Artist Focus: Mario Sughi

Artist Focus: Mario Sughi

from October 1, 2020

This week's interview is with Italian artist Mario Sughi, aka nerosunero, in which we discover his pop and contemporary digital illustrations. One day, in the early 90s, one of his friends showed him "Internet" and Adobe Photohop 2. A few years later, he was working as an illustrator for an archaeological society and started drawing using a graphic tablet and Adobe Illustrator. The work of our brand new artist is very special, with images representing scenes of everyday life that are often candid.
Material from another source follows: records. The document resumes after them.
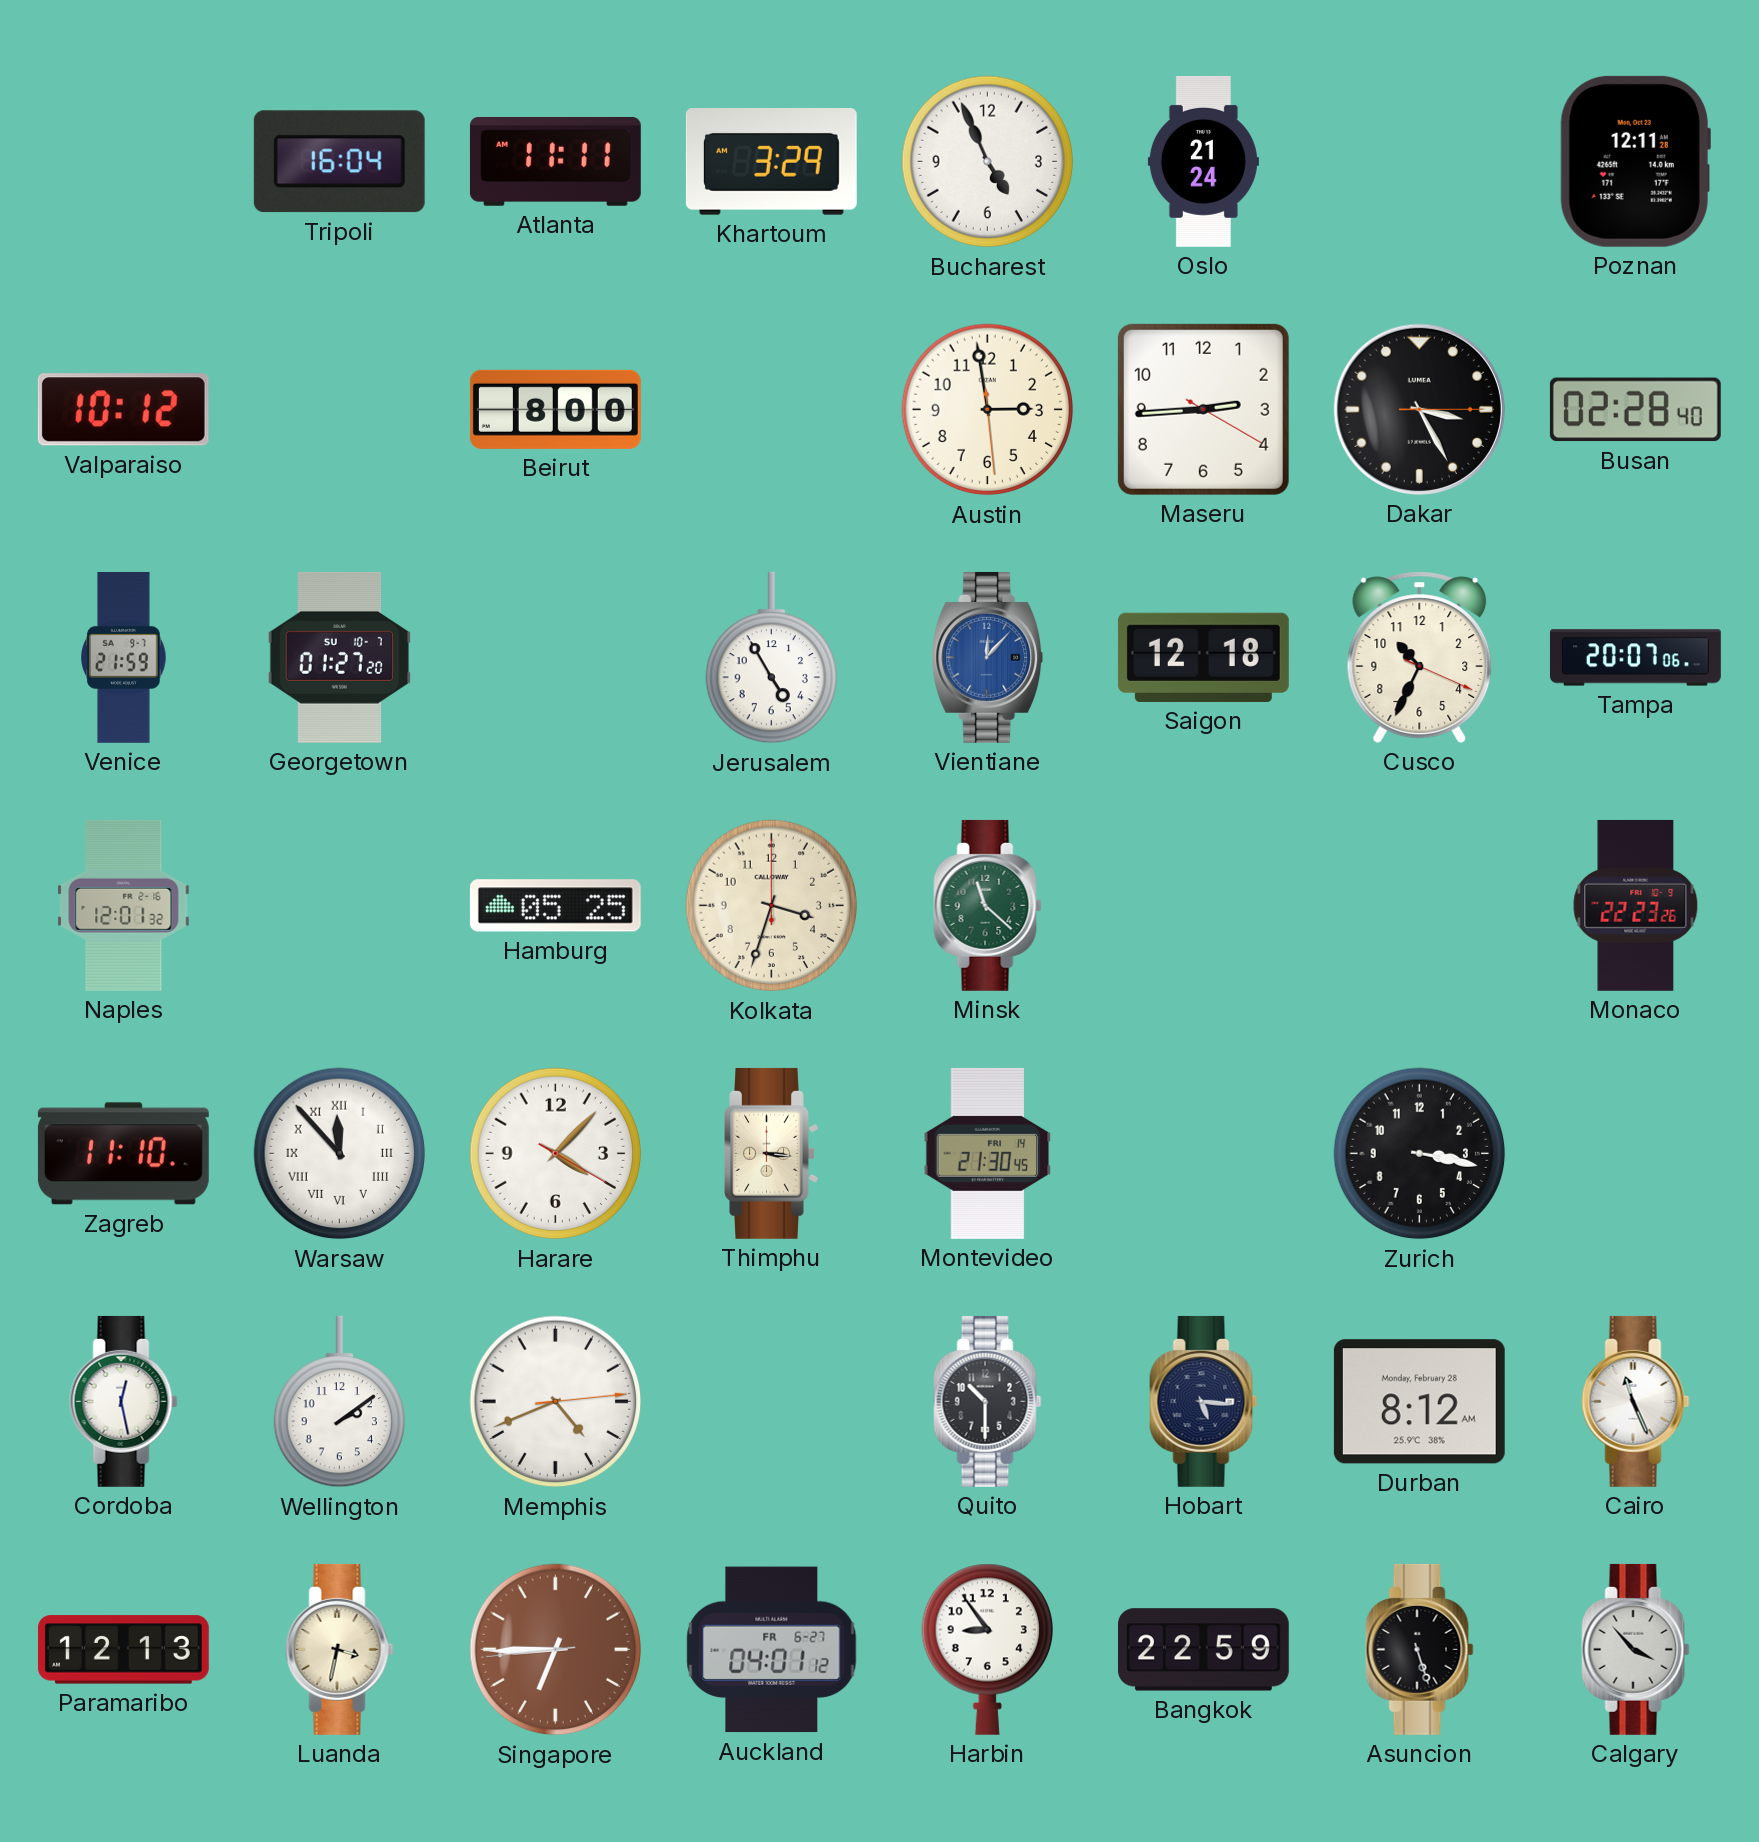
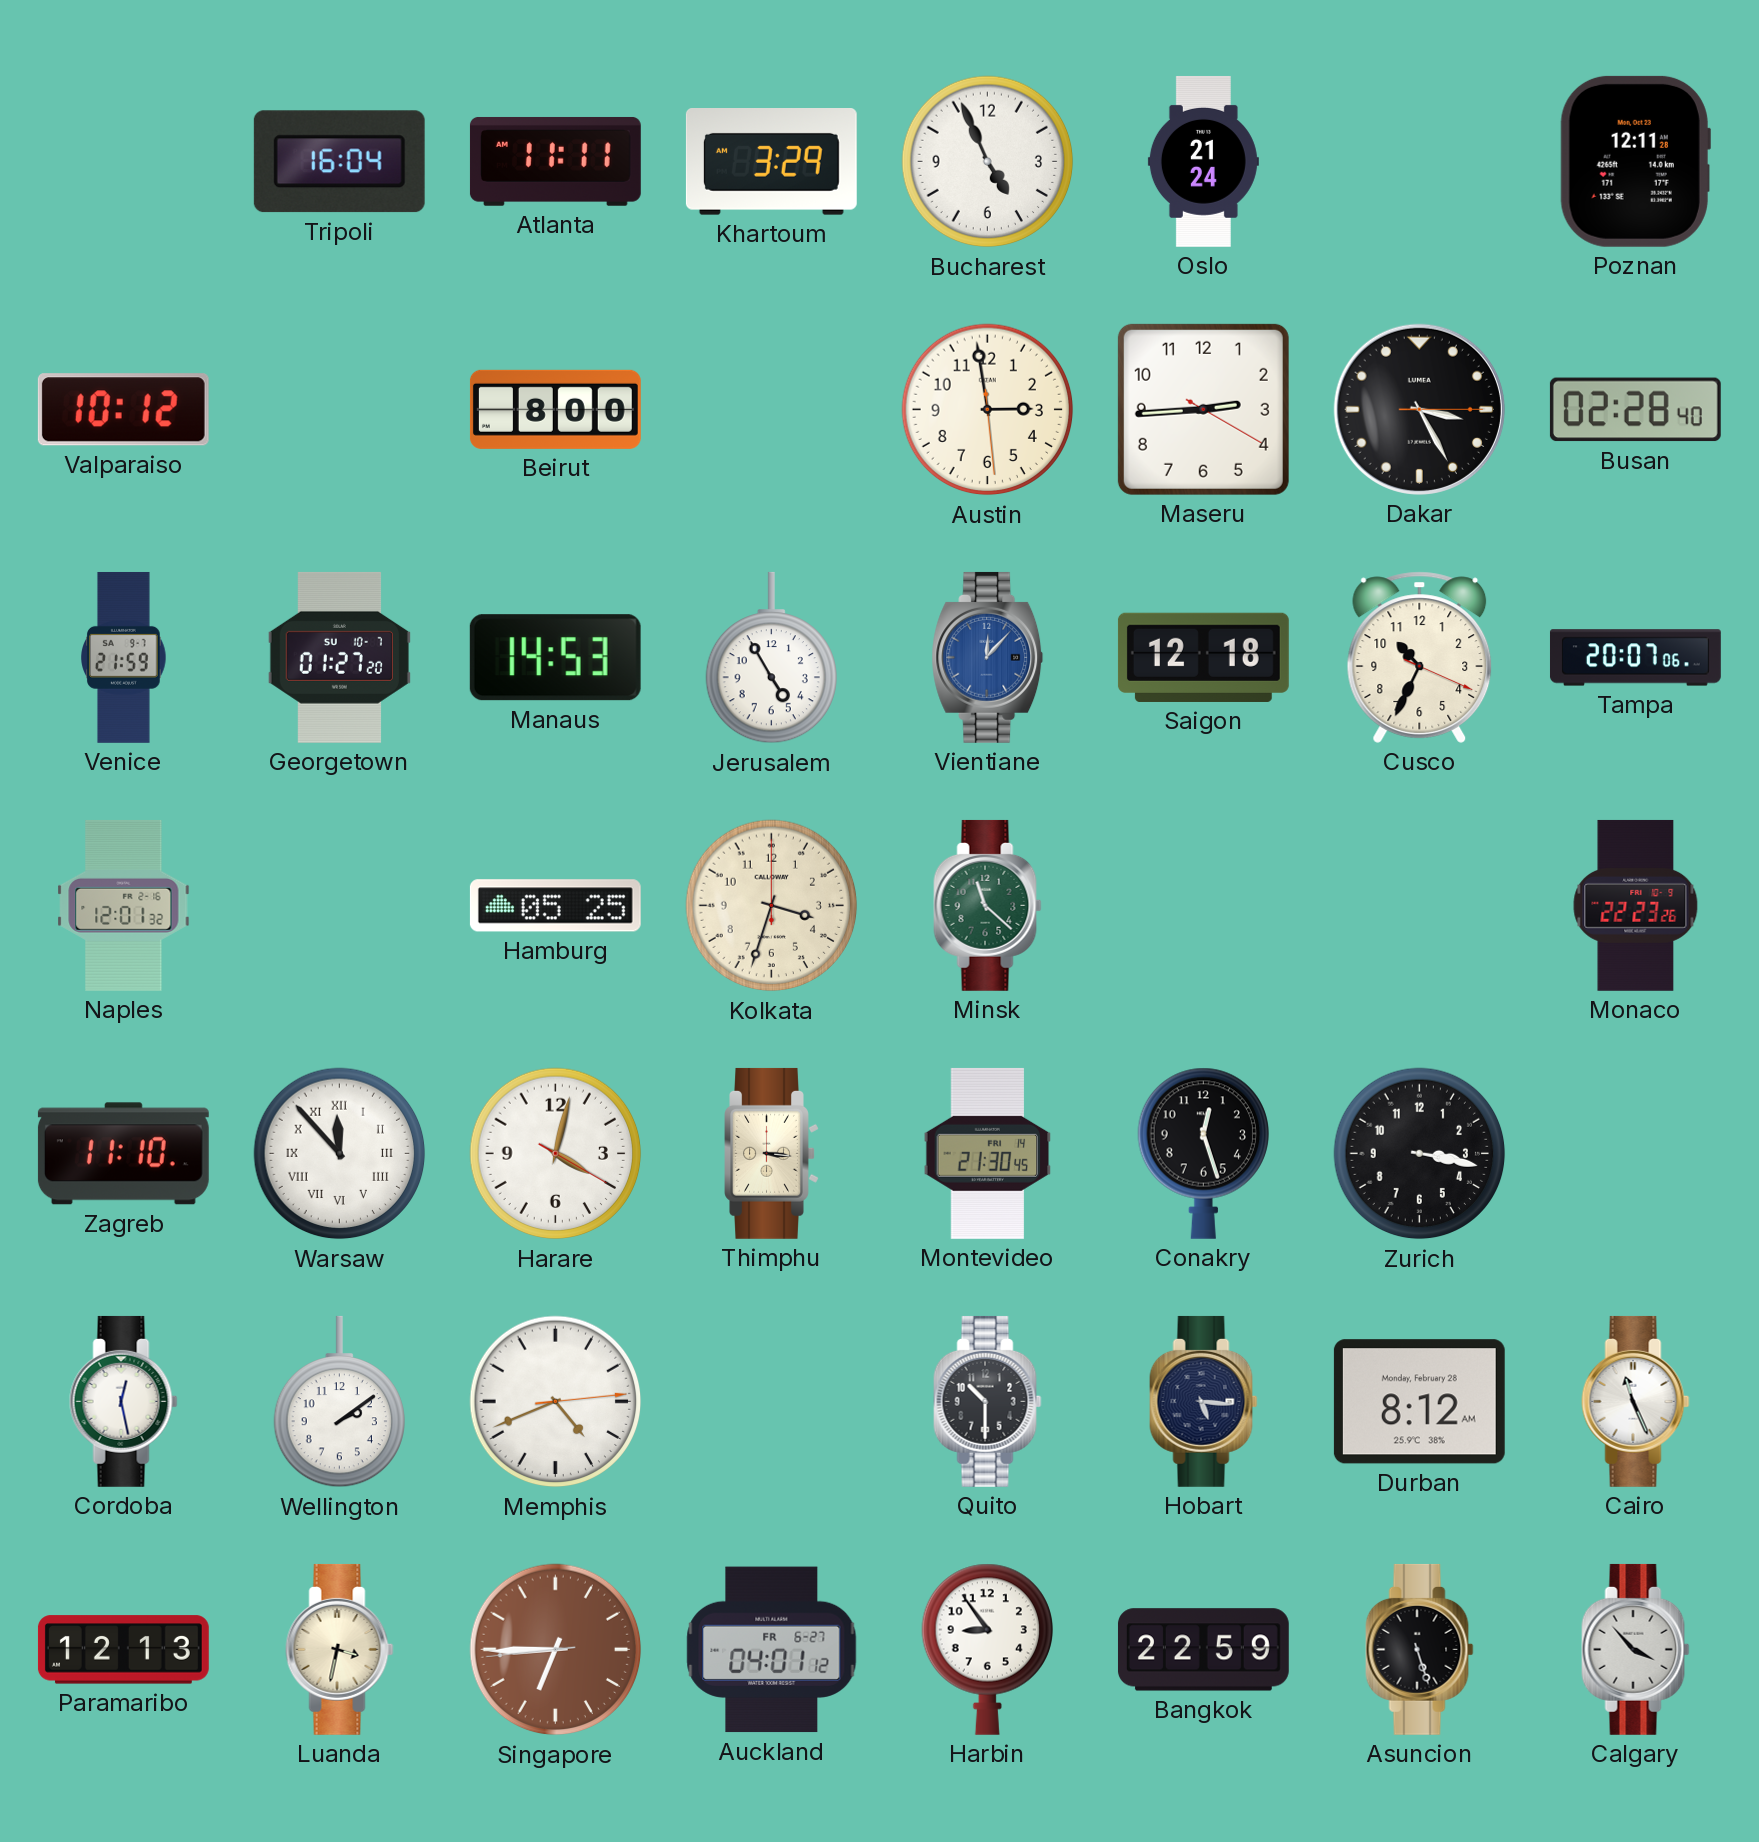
Manaus: none -> 14:53
Harare: 4:07 -> 4:02
Conakry: none -> 12:27
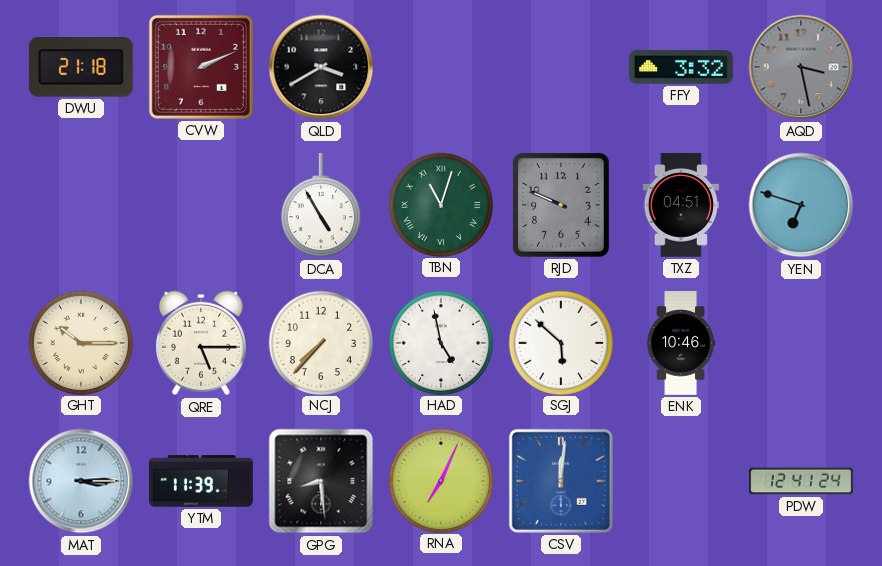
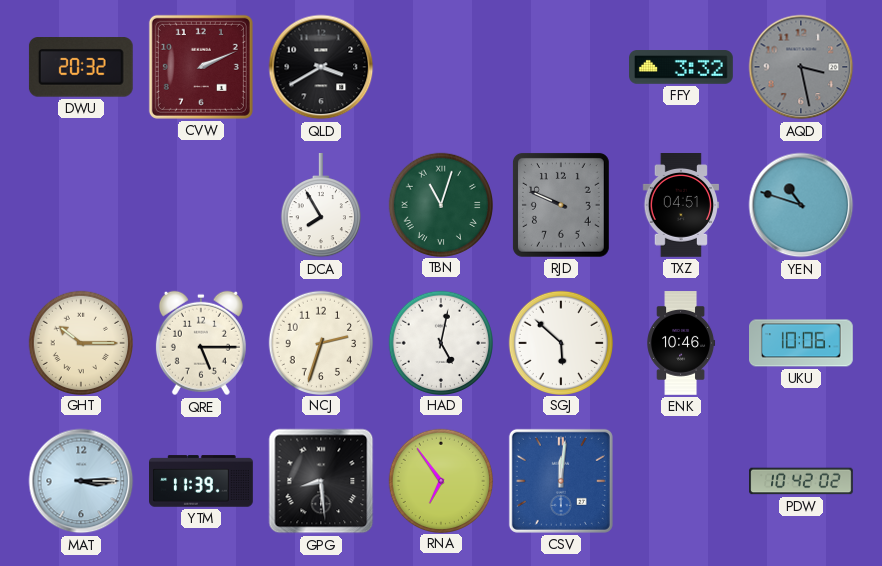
DWU: 21:18 -> 20:32
DCA: 4:55 -> 7:55
YEN: 6:48 -> 10:48
NCJ: 7:37 -> 2:33
HAD: 4:58 -> 5:02
UKU: none -> 10:06
RNA: 7:04 -> 6:54
PDW: 12:41 -> 10:42
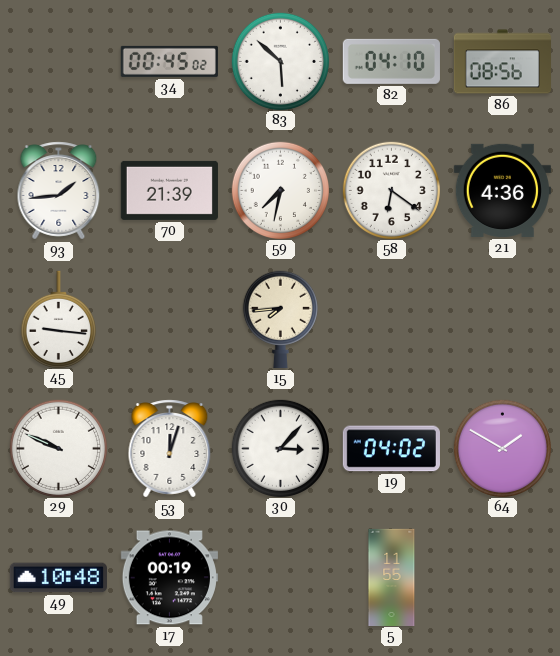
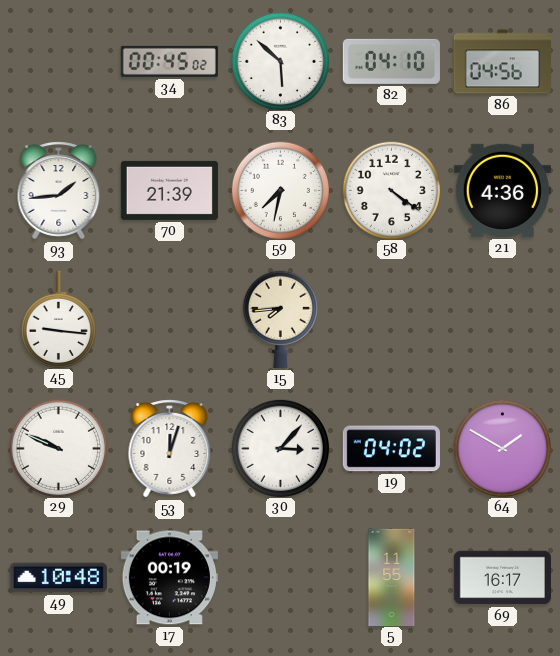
86: 08:56 -> 04:56
58: 6:21 -> 4:21
69: none -> 16:17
His style is precise and geometrical, with blocks of bright colors, but it remains imbued with a certain organic fluidity.

"My work consists essentially of creating images. And creating images is my way of fully engaging with what I see. I love the great American painters who represent the second half of the 20th century. In particular, the works of Alex Katz, Fairfield Porter, Jane Freilicher, Lois Dodd and Neil Welliver. In their work, style is the real subject, the thing that stands out in front of you. Then comes an energetic flatness, beautifully abstract and elegant, almost digital. Magnificent!" Mario Sughi walks around with a camera and captures scenes from life. Then, back in his studio at home, he observes them: "Some of them are beautiful, but they never accurately reflect the way I see things. Many details go unnoticed, but my emotions, my feelings (including those of space and time) seem false (as if they were not mine) or absent. This is why I have no choice but to go back to my sketchbook or drawing tablet and start painting these images."

What he wishes to share through his works? "I have many memories of long evenings with friends. The faces, the smiles, the gestures, blink quickly one after the other in front of me. And still, of these evenings, I have almost no memory of the subjects of our conversations. I don't think the subject is always so relevant. The true meaning of an encounter, a conversation or a painting is elsewhere."